───── Records for processing ─────
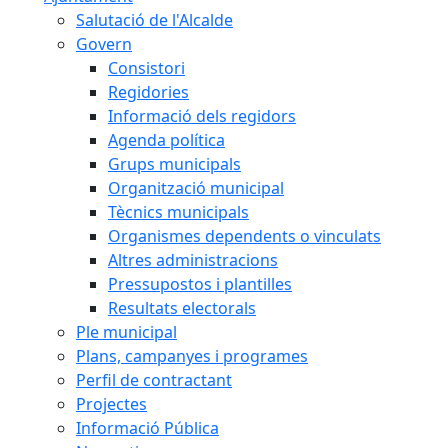
Salutació de l'Alcalde
Govern
Consistori
Regidories
Informació dels regidors
Agenda política
Grups municipals
Organització municipal
Tècnics municipals
Organismes dependents o vinculats
Altres administracions
Pressupostos i plantilles
Resultats electorals
Ple municipal
Plans, campanyes i programes
Perfil de contractant
Projectes
Informació Pública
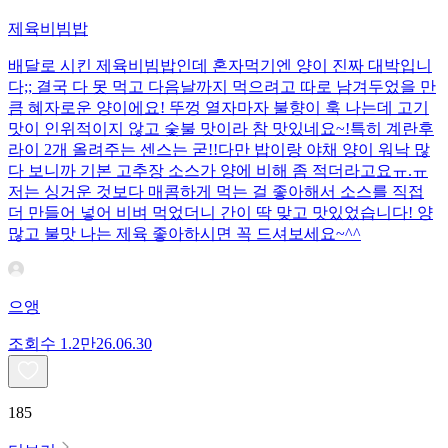
제육비빔밥
배달로 시킨 제육비빔밥인데 혼자먹기엔 양이 진짜 대박입니
다;; 결국 다 못 먹고 다음날까지 먹으려고 따로 남겨두었을 만
큼 혜자로운 양이에요! 뚜껑 열자마자 불향이 훅 나는데 고기
맛이 인위적이지 않고 숯불 맛이라 참 맛있네요~!특히 계란후
라이 2개 올려주는 센스는 굳!! ​다만 밥이랑 야채 양이 워낙 많
다 보니까 기본 고추장 소스가 양에 비해 좀 적더라고요ㅠ.ㅠ
저는 싱거운 것보다 매콤하게 먹는 걸 좋아해서 소스를 직접
더 만들어 넣어 비벼 먹었더니 간이 딱 맞고 맛있었습니다! 양
많고 불맛 나는 제육 좋아하시면 꼭 드셔보세요~^^
으앵
조회수
1.2만
26.06.30
185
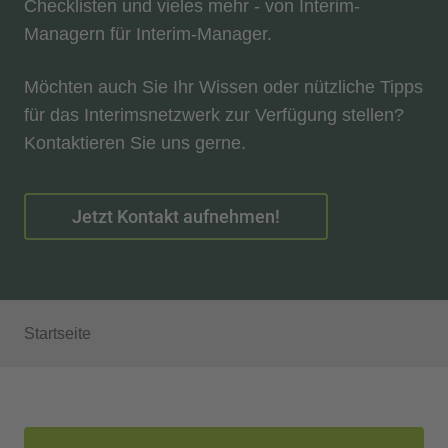
Checklisten und vieles mehr - von Interim-
Managern für Interim-Manager.
Möchten auch Sie Ihr Wissen oder nützliche Tipps
für das Interimsnetzwerk zur Verfügung stellen?
Kontaktieren Sie uns gerne.
Jetzt Kontakt aufnehmen!
Startseite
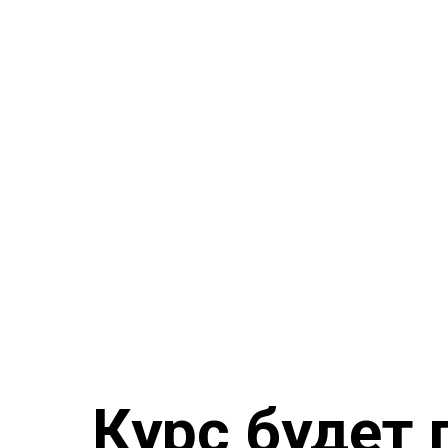
Курс будет 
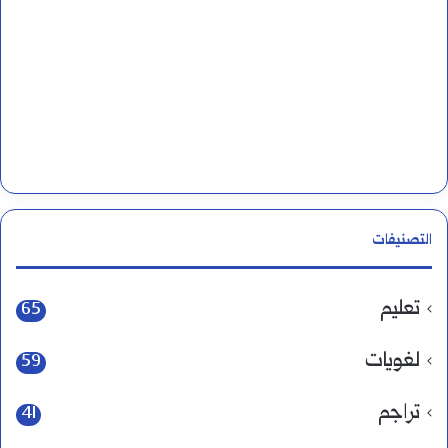
التصنيفات
تعليم
65
لغويات
59
تراجم
41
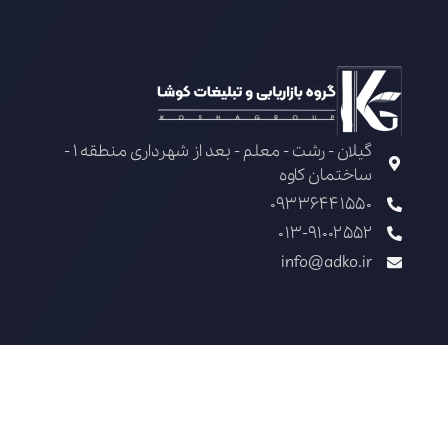
گیلان - رشت - معلم - بعد از شهرداری منطقه 1 -
ساختمان کاوه
09336441550
013-91002552
info@adko.ir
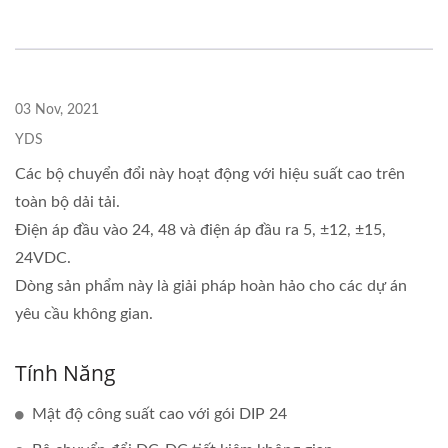
03 Nov, 2021
YDS
Các bộ chuyển đổi này hoạt động với hiệu suất cao trên
toàn bộ dải tải.
Điện áp đầu vào 24, 48 và điện áp đầu ra 5, ±12, ±15,
24VDC.
Dòng sản phẩm này là giải pháp hoàn hảo cho các dự án
yêu cầu không gian.
Tính Năng
Mật độ công suất cao với gói DIP 24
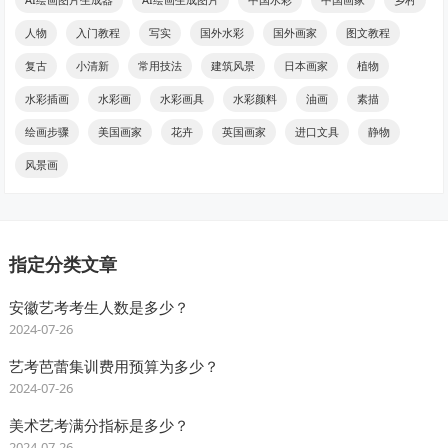
人物
入门教程
写实
国外水彩
国外画家
图文教程
复古
小清新
常用技法
建筑风景
日本画家
植物
水彩插画
水彩画
水彩画具
水彩颜料
油画
素描
绘画步骤
美国画家
花卉
英国画家
进口文具
静物
风景画
指定分类文章
安徽艺考考生人数是多少？
2024-07-26
艺考芭蕾集训费用预算为多少？
2024-07-26
美术艺考满分指标是多少？
2024-07-26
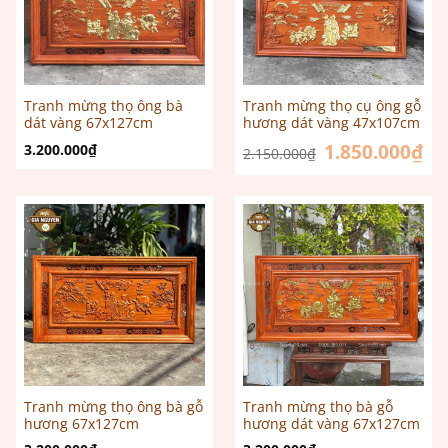
Tranh mừng thọ ông bà
Tranh mừng thọ cụ ông gỗ
dát vàng 67x127cm
hương dát vàng 47x107cm
Giá
1.850.000
₫
Giá
3.200.000
₫
2.150.000
₫
gốc
hiệ
là:
tại
2.150.000₫.
là:
1.8
Tranh mừng thọ ông bà gỗ
Tranh mừng thọ bà gỗ
hương 67x127cm
hương dát vàng 67x127cm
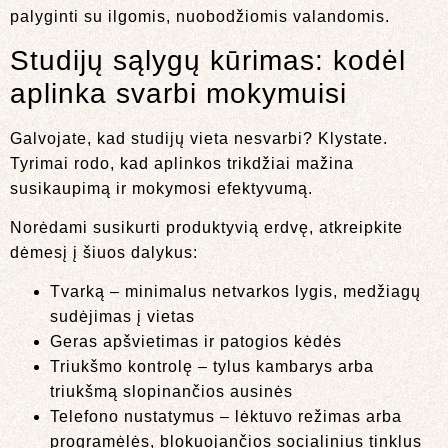
palyginti su ilgomis, nuobodžiomis valandomis.
Studijų sąlygų kūrimas: kodėl
aplinka svarbi mokymuisi
Galvojate, kad studijų vieta nesvarbi? Klystate.
Tyrimai rodo, kad aplinkos trikdžiai mažina
susikaupimą ir mokymosi efektyvumą.
Norėdami susikurti produktyvią erdvę, atkreipkite
dėmesį į šiuos dalykus:
Tvarką – minimalus netvarkos lygis, medžiagų
sudėjimas į vietas
Geras apšvietimas ir patogios kėdės
Triukšmo kontrolę – tylus kambarys arba
triukšmą slopinančios ausinės
Telefono nustatymus – lėktuvo režimas arba
programėlės, blokuojančios socialinius tinklus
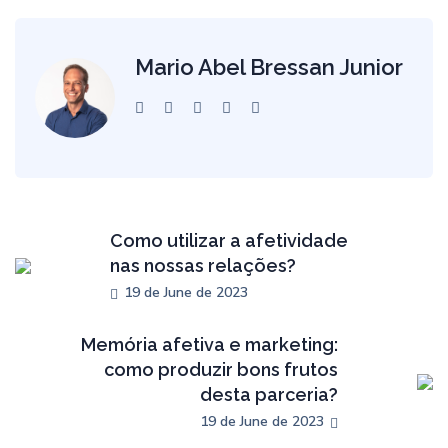
Mario Abel Bressan Junior
Como utilizar a afetividade
nas nossas relações?
19 de June de 2023
Memória afetiva e marketing:
como produzir bons frutos
desta parceria?
19 de June de 2023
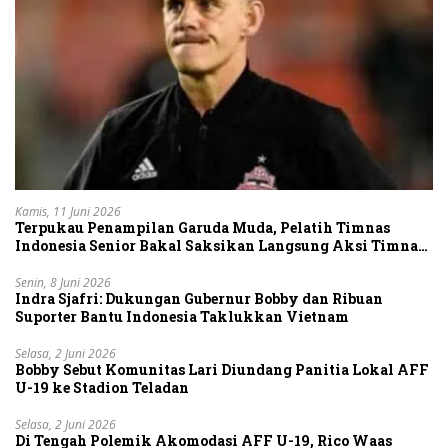
Kamis, 11 Juni 2026
Terpukau Penampilan Garuda Muda, Pelatih Timnas
Indonesia Senior Bakal Saksikan Langsung Aksi Timnas
U-19
Senin, 8 Juni 2026
Indra Sjafri: Dukungan Gubernur Bobby dan Ribuan
Suporter Bantu Indonesia Taklukkan Vietnam
Selasa, 2 Juni 2026
Bobby Sebut Komunitas Lari Diundang Panitia Lokal AFF
U-19 ke Stadion Teladan
Selasa, 2 Juni 2026
Di Tengah Polemik Akomodasi AFF U-19, Rico Waas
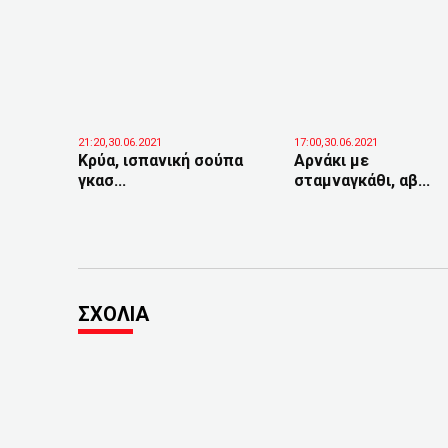
21:20,30.06.2021
17:00,30.06.2021
Κρύα, ισπανική σούπα
Αρνάκι με
γκασ...
σταμναγκάθι, αβ...
ΣΧΟΛΙΑ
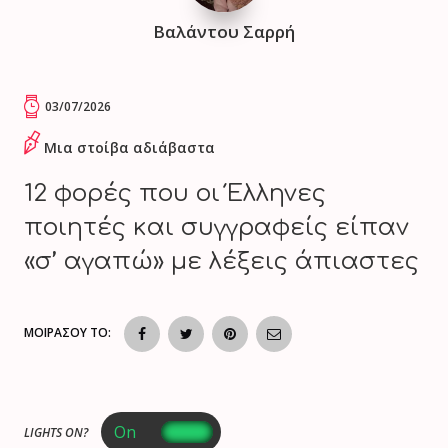
Βαλάντου Σαρρή
03/07/2026
Μια στοίβα αδιάβαστα
12 φορές που οι Έλληνες
ποιητές και συγγραφείς είπαν
«σ’ αγαπώ» με λέξεις άπιαστες
ΜΟΙΡΑΣΟΥ ΤΟ:
LIGHTS ON?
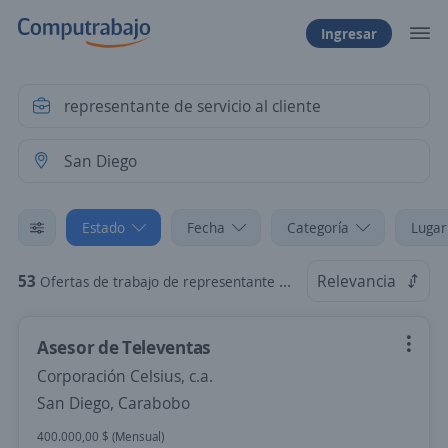
Ingresar
Estado
Fecha
Categoría
Lugar
53
Relevancia
Ofertas de trabajo de representante de servicio al cliente en San Diego, Carabobo
Asesor de Televentas
Corporación Celsius, c.a.
San Diego, Carabobo
400.000,00 $ (Mensual)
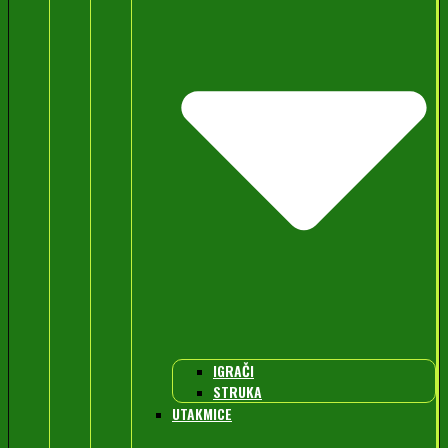
IGRAČI
STRUKA
UTAKMICE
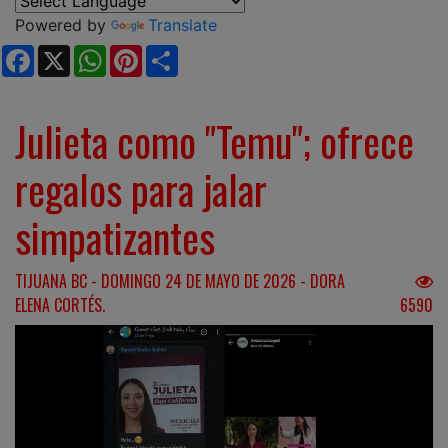
Powered by
Translate
Facebook
X
WhatsApp
Pinterest
Share
Julieta como "Temu"; ofrece
regalos para jalar
simpatizantes
TIJUANA BC - DOMINGO 24 DE MAYO DE 2026 - DORA
ELENA CORTÉS.
6590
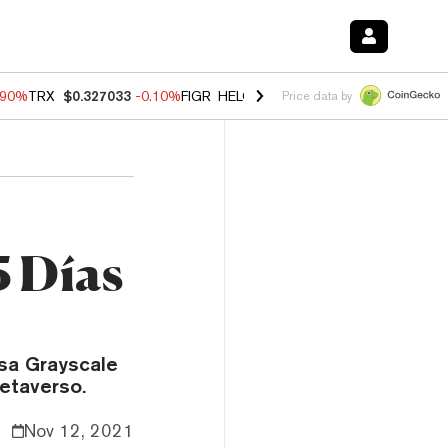
.90%
TRX
$0.327033
-0.10%
FIGR_HELOC
$1.035
-1.20%
HYPE
$55.7
Price data by
5 Días
sa Grayscale
metaverso.
Nov 12, 2021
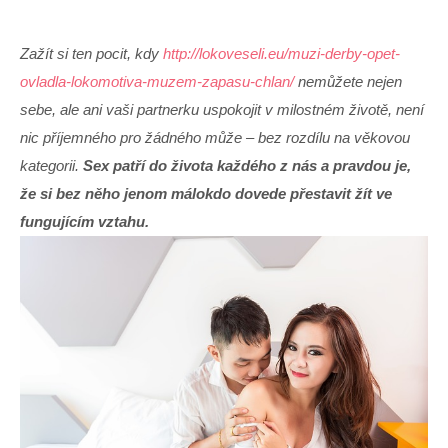
Zažít si ten pocit, kdy
http://lokoveseli.eu/muzi-derby-opet-
ovladla-lokomotiva-muzem-zapasu-chlan/
nemůžete nejen
sebe, ale ani vaši partnerku uspokojit v milostném životě, není
nic příjemného pro žádného může – bez rozdílu na věkovou
kategorii.
Sex patří do života každého z nás a pravdou je,
že si bez něho jenom málokdo dovede přestavit žít ve
fungujícím vztahu.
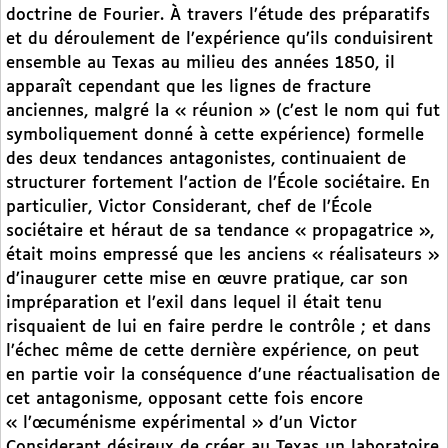
doctrine de Fourier. À travers l’étude des préparatifs
et du déroulement de l’expérience qu’ils conduisirent
ensemble au Texas au milieu des années 1850, il
apparaît cependant que les lignes de fracture
anciennes, malgré la « réunion » (c’est le nom qui fut
symboliquement donné à cette expérience) formelle
des deux tendances antagonistes, continuaient de
structurer fortement l’action de l’École sociétaire. En
particulier, Victor Considerant, chef de l’École
sociétaire et héraut de sa tendance « propagatrice »,
était moins empressé que les anciens « réalisateurs »
d’inaugurer cette mise en œuvre pratique, car son
impréparation et l’exil dans lequel il était tenu
risquaient de lui en faire perdre le contrôle ; et dans
l’échec même de cette dernière expérience, on peut
en partie voir la conséquence d’une réactualisation de
cet antagonisme, opposant cette fois encore
« l’œcuménisme expérimental » d’un Victor
Considerant désireux de créer au Texas un laboratoire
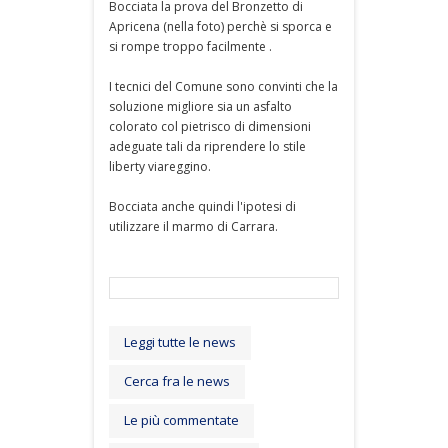
Bocciata la prova del Bronzetto di
Apricena (nella foto) perchè si sporca e
si rompe troppo facilmente .
I tecnici del Comune sono convinti che la
soluzione migliore sia un asfalto
colorato col pietrisco di dimensioni
adeguate tali da riprendere lo stile
liberty viareggino.
Bocciata anche quindi l'ipotesi di
utilizzare il marmo di Carrara.
Leggi tutte le news
Cerca fra le news
Le più commentate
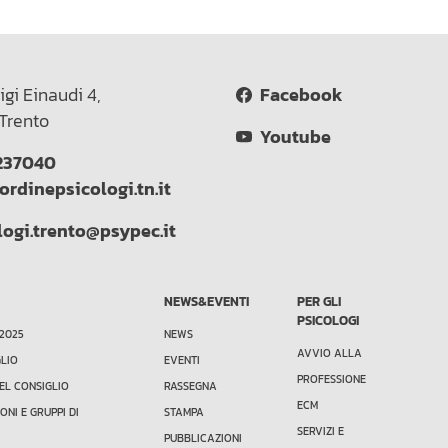
igi Einaudi 4,
Facebook
Trento
Youtube
237040
ordinepsicologi.tn.it
logi.trento@psypec.it
NEWS&EVENTI
PER GLI
PSICOLOGI
 2025
NEWS
AVVIO ALLA
GLIO
EVENTI
PROFESSIONE
EL CONSIGLIO
RASSEGNA
ECM
ONI E GRUPPI DI
STAMPA
SERVIZI E
PUBBLICAZIONI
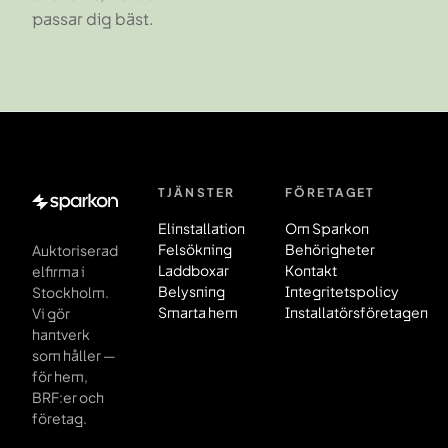
passar dig bäst.
TJÄNSTER
FÖRETAGET
Sidfot
Elinstallation
Om Sparkon
Felsökning
Behörigheter
Auktoriserad
Laddboxar
Kontakt
elfirma i
Belysning
Integritetspolicy
Stockholm.
Smarta hem
Installatörsföretagen
Vi gör
hantverk
som håller —
för hem,
BRF:er och
företag.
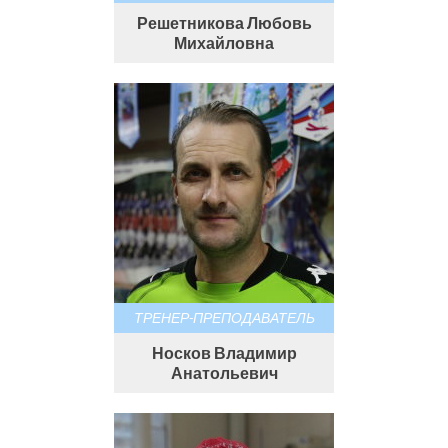
Решетникова Любовь
Михайловна
ТРЕНЕР-ПРЕПОДАВАТЕЛЬ
Носков Владимир
Анатольевич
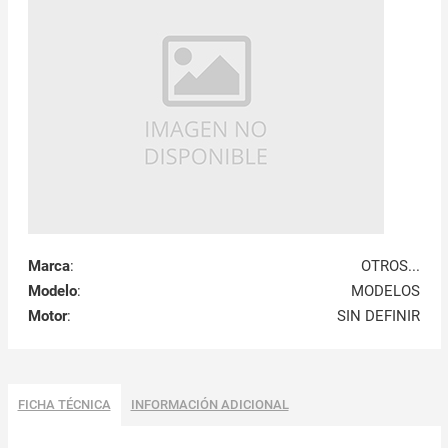
Marca
:
OTROS...
Modelo
:
MODELOS
Motor
:
SIN DEFINIR
FICHA TÉCNICA
INFORMACIÓN ADICIONAL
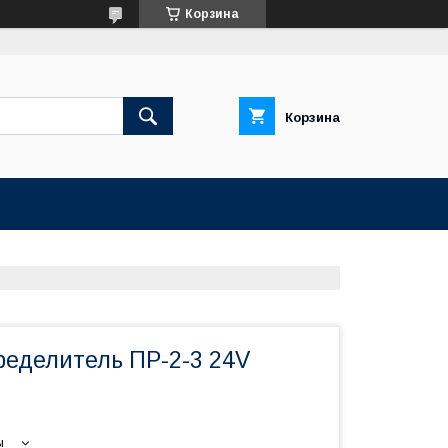
Корзина
Корзина
еделитель ПР-2-3 24V
ы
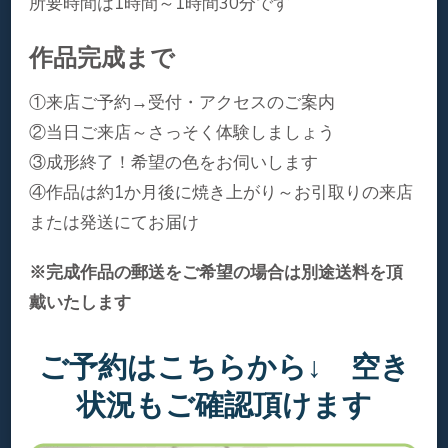
所要時間は1時間～1時間30分です
作品完成まで
①来店ご予約→受付・アクセスのご案内
②当日ご来店～さっそく体験しましょう
③成形終了！希望の色をお伺いします
④作品は約1か月後に焼き上がり～お引取りの来店
または発送にてお届け
※完成作品の郵送をご希望の場合は別途送料を頂
戴いたします
ご予約はこちらから↓ 空き
状況もご確認頂けます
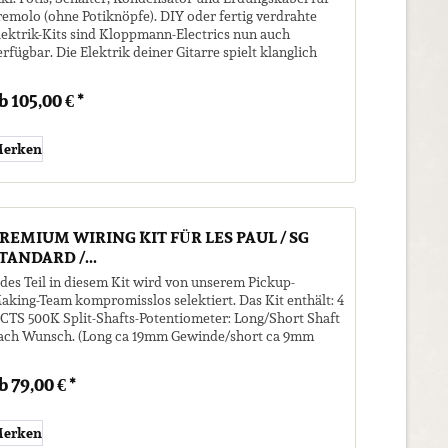
remolo (ohne Potiknöpfe). DIY oder fertig verdrahte
lektrik-Kits sind Kloppmann-Electrics nun auch
erfügbar. Die Elektrik deiner Gitarre spielt klanglich
ine große Rolle. Bei...
b 105,00 € *
erken
REMIUM WIRING KIT FÜR LES PAUL / SG
TANDARD /...
edes Teil in diesem Kit wird von unserem Pickup-
aking-Team kompromisslos selektiert. Das Kit enthält: 4
 CTS 500K Split-Shafts-Potentiometer: Long/Short Shaft
ach Wunsch. (Long ca 19mm Gewinde/short ca 9mm
ewinde) Vol 550 kOhm -...
b 79,00 € *
erken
─────
__Job item__. Some lines of the records may hold the word "École". How many do? Answer with a number and nothing else.

__Your response__. 2